**TASK INPUTS:**
────

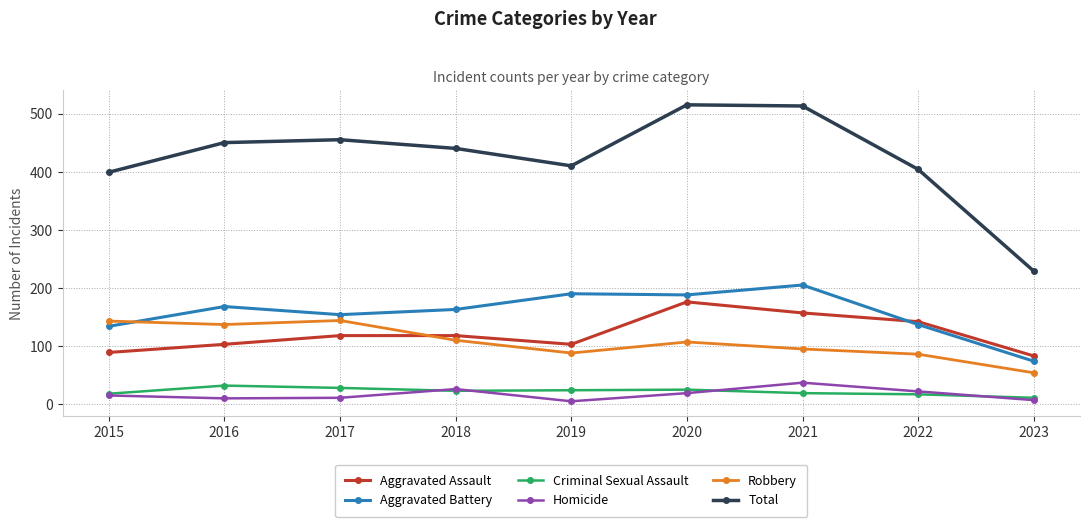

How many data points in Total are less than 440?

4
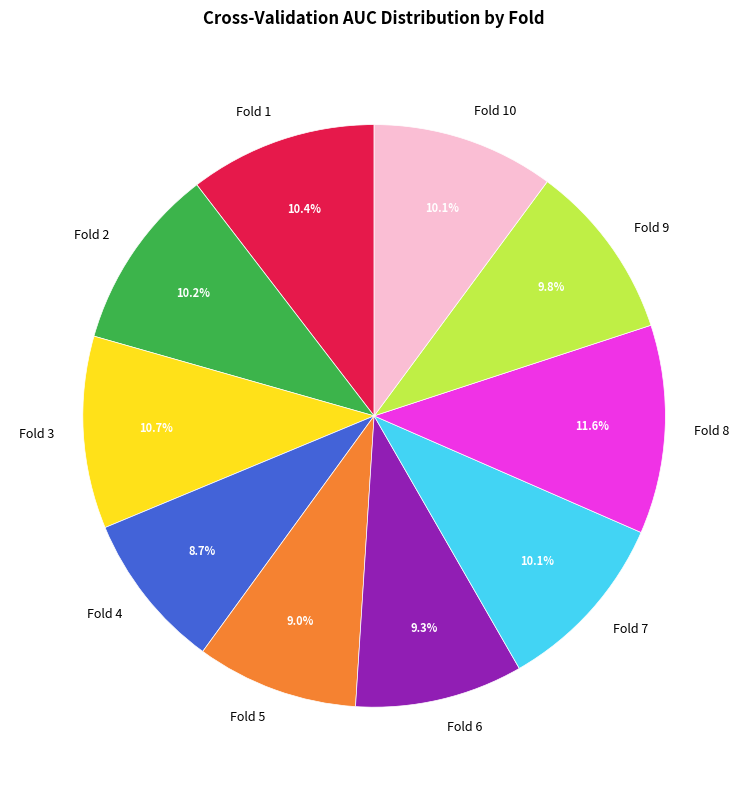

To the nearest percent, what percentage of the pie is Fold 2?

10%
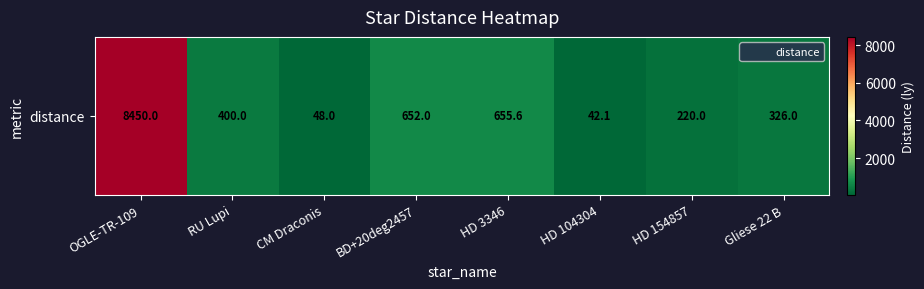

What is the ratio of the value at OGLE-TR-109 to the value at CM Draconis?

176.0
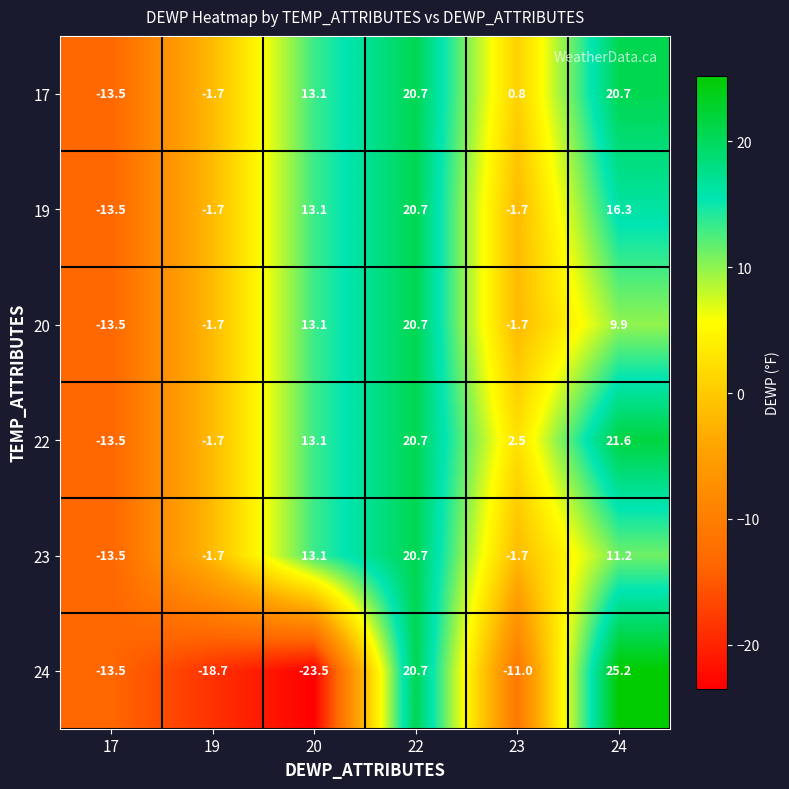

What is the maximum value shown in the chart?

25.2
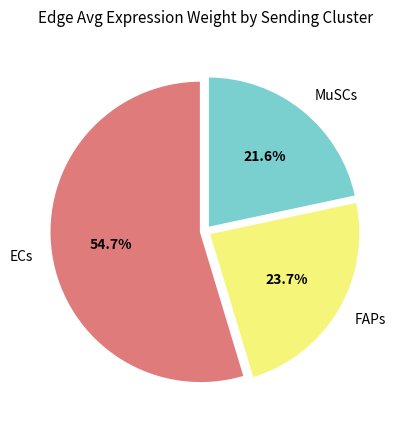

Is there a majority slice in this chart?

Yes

────

**WHAT YOU SHOULD DO:**
Copy out every one of the entries above word for word, leaving out the pictures.

**EXERCISE RESPONSE:**
How many data points in Total are less than 440?

4

To the nearest percent, what percentage of the pie is Fold 2?

10%

What is the ratio of the value at OGLE-TR-109 to the value at CM Draconis?

176.0

What is the maximum value shown in the chart?

25.2

Is there a majority slice in this chart?

Yes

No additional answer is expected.